Tesla Motors reported sales of 1,425 Model S electric sedans and 8,931 for the first half of the year. That leaves the luxury carmaker a bit shy of the pace it needs to nail down projected sales of around 20,000 by year's end.

"Momentum continues to build for Tesla," said Thilo Koslowski, an automotive analyst for tech advisory company Gartner. "They've had a lot of announcements in the last several weeks, and that might be the final push for consumers on the fence."

A leasing price war might be responsible for Nissan and GM's higher sales. Nissan recently dropped its price to $199 a month after slow sales for the last two years, which GM said it would match with its Spark EV. California consumers benefit not only from competition broiling between automakers that appears to be driving prices down, but also the $2,500 state rebate.

Koslowski said the lease war was a big part of June's surge. "At the end of the day, people are still buying for the financial benefit they can get out of electric cars," Koslowski said. "When you offer an attractive purchase price plus what they save at the pump, you make that equation easier for consumers."

Koslowski said EV automakers and advocates would be wise to hedge their enthusiasm with this month's sales. "I would be cautious not to draw the conclusion that electric vehicles have found a firm place in consumers' hearts," he said. "We're just not quite there yet."

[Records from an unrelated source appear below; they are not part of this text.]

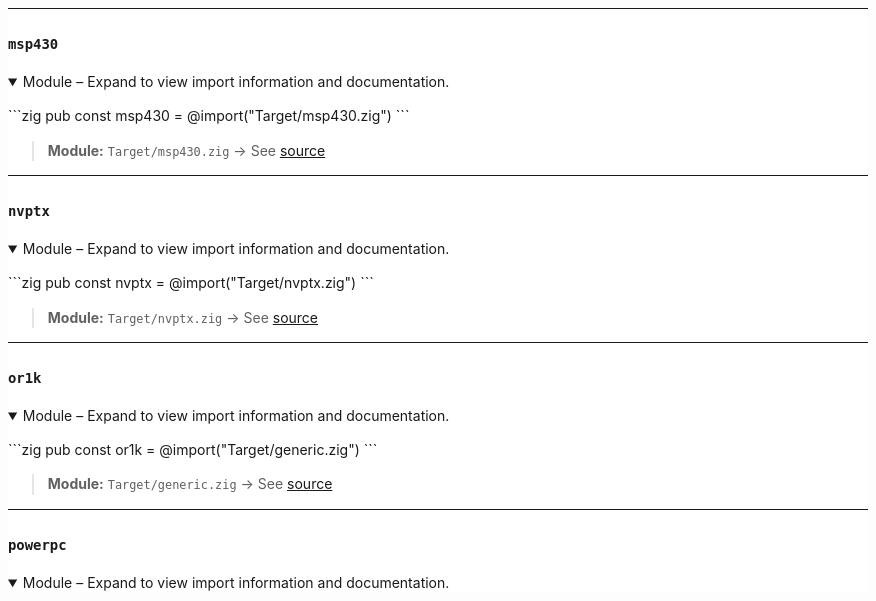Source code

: </details>

---

### <a id="module-msp430"></a>`msp430`

<details class="declaration-card" open>
<summary>Module – Expand to view import information and documentation.</summary>

\`\`\`zig
pub const msp430 = @import("Target/msp430.zig")
\`\`\`

> **Module:** `Target/msp430.zig` → See [source](https://raw.githubusercontent.com/ziglang/zig/refs/heads/master/lib/std/Target/msp430.zig)

</details>

---

### <a id="module-nvptx"></a>`nvptx`

<details class="declaration-card" open>
<summary>Module – Expand to view import information and documentation.</summary>

\`\`\`zig
pub const nvptx = @import("Target/nvptx.zig")
\`\`\`

> **Module:** `Target/nvptx.zig` → See [source](https://raw.githubusercontent.com/ziglang/zig/refs/heads/master/lib/std/Target/nvptx.zig)

</details>

---

### <a id="module-or1k"></a>`or1k`

<details class="declaration-card" open>
<summary>Module – Expand to view import information and documentation.</summary>

\`\`\`zig
pub const or1k = @import("Target/generic.zig")
\`\`\`

> **Module:** `Target/generic.zig` → See [source](https://raw.githubusercontent.com/ziglang/zig/refs/heads/master/lib/std/Target/generic.zig)

</details>

---

### <a id="module-powerpc"></a>`powerpc`

<details class="declaration-card" open>
<summary>Module – Expand to view import information and documentation.</summary>
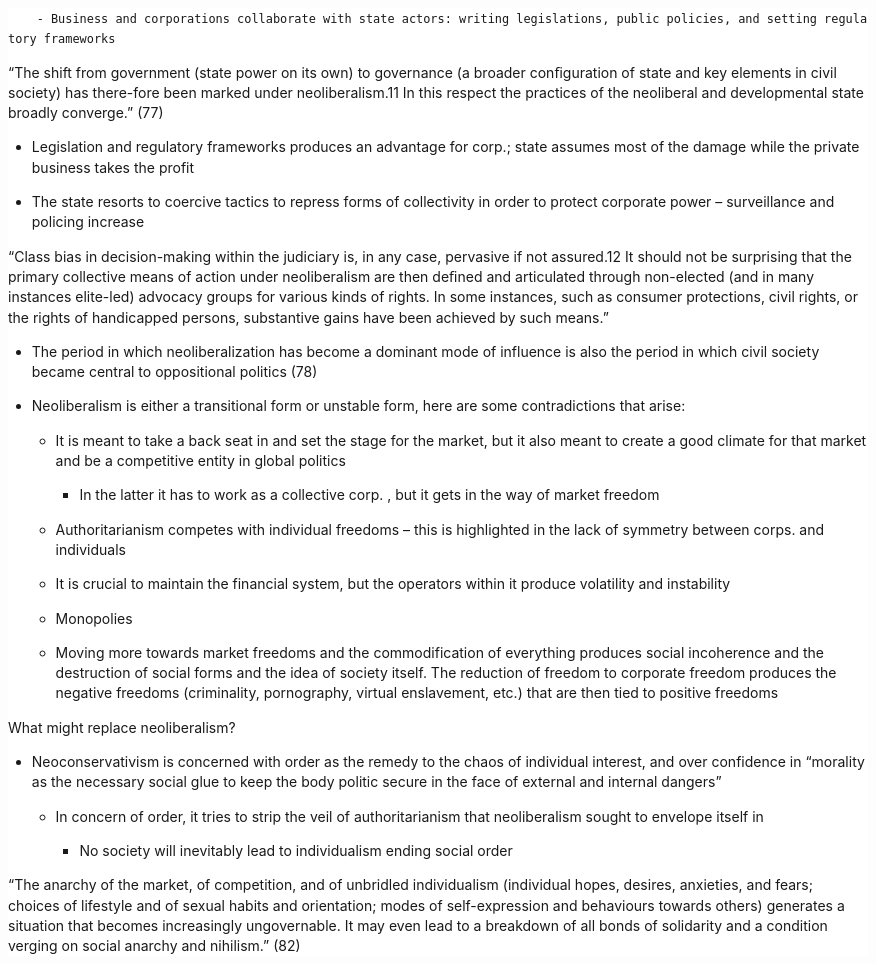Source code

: 		- Business and corporations collaborate with state actors: writing legislations, public policies, and setting regulatory frameworks

“The shift from government (state power on its own) to governance (a broader conﬁguration of state and key elements in civil society) has there-fore been marked under neoliberalism.11 In this respect the practices of the neoliberal and developmental state broadly converge.” (77)

- Legislation and regulatory frameworks produces an advantage for corp.; state assumes most of the damage while the private business takes the profit

- The state resorts to coercive tactics to repress forms of collectivity in order to protect corporate power – surveillance and policing increase  
  

“Class bias in decision-making within the judiciary is, in any case, pervasive if not assured.12 It should not be surprising that the primary collective means of action under neoliberalism are then deﬁned and articulated through non-elected (and in many instances elite-led) advocacy groups for various kinds of rights. In some instances, such as consumer protections, civil rights, or the rights of handicapped persons, substantive gains have been achieved by such means.”

- The period in which neoliberalization has become a dominant mode of influence is also the period in which civil society became central to oppositional politics (78)

- Neoliberalism is either a transitional form or unstable form, here are some contradictions that arise:

	- It is meant to take a back seat in and set the stage for the market, but it also meant to create a good climate for that market and be a competitive entity in global politics

		- In the latter it has to work as a collective corp. , but it gets in the way of market freedom

	- Authoritarianism competes with individual freedoms – this is highlighted in the lack of symmetry between corps. and individuals

	- It is crucial to maintain the financial system, but the operators within it produce volatility and instability

	- Monopolies

	- Moving more towards market freedoms and the commodification of everything produces social incoherence and the destruction of social forms and the idea of society itself. The reduction of freedom to corporate freedom produces the negative freedoms (criminality, pornography, virtual enslavement, etc.) that are then tied to positive freedoms

What might replace neoliberalism?

- Neoconservativism is concerned with order as the remedy to the chaos of individual interest, and over confidence in “morality as the necessary social glue to keep the body politic secure in the face of external and internal dangers”

	- In concern of order, it tries to strip the veil of authoritarianism that neoliberalism sought to envelope itself in

		- No society will inevitably lead to individualism ending social order

“The anarchy of the market, of competition, and of unbridled individualism (individual hopes, desires, anxieties, and fears; choices of lifestyle and of sexual habits and orientation; modes of self-expression and behaviours towards others) generates a situation that becomes increasingly ungovernable. It may even lead to a breakdown of all bonds of solidarity and a condition verging on social anarchy and nihilism.” (82)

Overall, automakers report strong sales in June, helped by rising consumer confidence and a rebounding construction industry that was hungry for trucks.

Automakers sold about 1.4 million vehicles last month, a 9% gain from the same period a year earlier. The brisk sales amounted to an annualized pace of about 16 million, a threshold not seen since 2007.

[For the Record, 8:51 a.m. PDT July 1: An earlier version of this post stated that June was the first month the Chevrolet Volt outsold the Nissan Leaf. The Volt had previously outsold the Leaf.